_Problem description_
Output only this range of the data below: the line that contains "営業時間／12:00〜19:00（予約優先）" through the final line, both ends included, each retyped exactly.

======== Records for processing

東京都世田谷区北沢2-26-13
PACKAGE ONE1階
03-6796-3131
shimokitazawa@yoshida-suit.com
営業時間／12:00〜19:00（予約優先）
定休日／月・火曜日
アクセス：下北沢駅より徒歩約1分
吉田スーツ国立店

================

_Written answer_
営業時間／12:00〜19:00（予約優先）
定休日／月・火曜日
アクセス：下北沢駅より徒歩約1分
吉田スーツ国立店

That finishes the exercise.